Start of Provided records
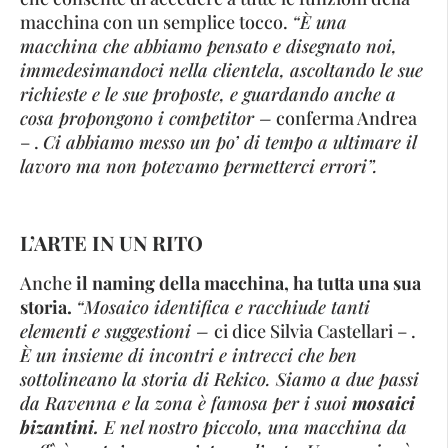
macchina con un semplice tocco.
“È una
macchina che abbiamo pensato e disegnato noi,
immedesimandoci nella clientela, ascoltando le sue
richieste e le sue proposte, e guardando anche a
cosa propongono i competitor –
conferma Andrea
– .
Ci abbiamo messo un po’ di tempo a ultimare il
lavoro ma non potevamo permetterci errori”.
L’ARTE IN UN RITO
Anche
il naming della macchina, ha tutta una sua
storia.
“Mosaico identifica e racchiude tanti
elementi e suggestioni –
ci dice Silvia Castellari – .
È un insieme di incontri e intrecci che ben
sottolineano la storia di Rekico. Siamo a due passi
da Ravenna e la zona è famosa per i suoi
mosaici
bizantini.
E nel nostro piccolo, una macchina da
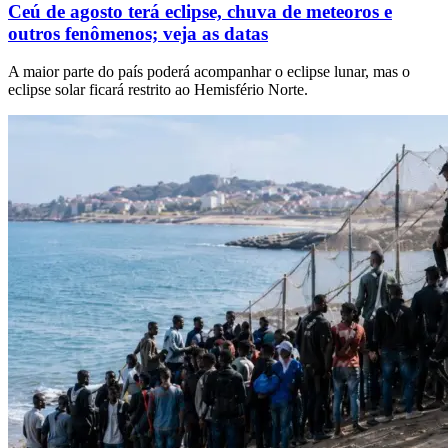
Ceú de agosto terá eclipse, chuva de meteoros e
outros fenômenos; veja as datas
A maior parte do país poderá acompanhar o eclipse lunar, mas o
eclipse solar ficará restrito ao Hemisfério Norte.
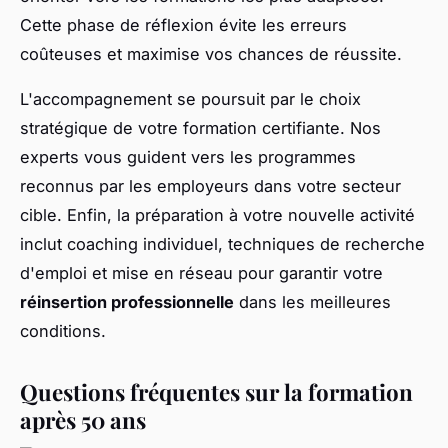
Cette phase de réflexion évite les erreurs
coûteuses et maximise vos chances de réussite.
L'accompagnement se poursuit par le choix
stratégique de votre formation certifiante. Nos
experts vous guident vers les programmes
reconnus par les employeurs dans votre secteur
cible. Enfin, la préparation à votre nouvelle activité
inclut coaching individuel, techniques de recherche
d'emploi et mise en réseau pour garantir votre
réinsertion professionnelle
dans les meilleures
conditions.
Questions fréquentes sur la formation
après 50 ans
End of Provided records
Looking at each line of the records, count the ones where the word "macchina" appears, and report only the count.

[Response to the task]:
4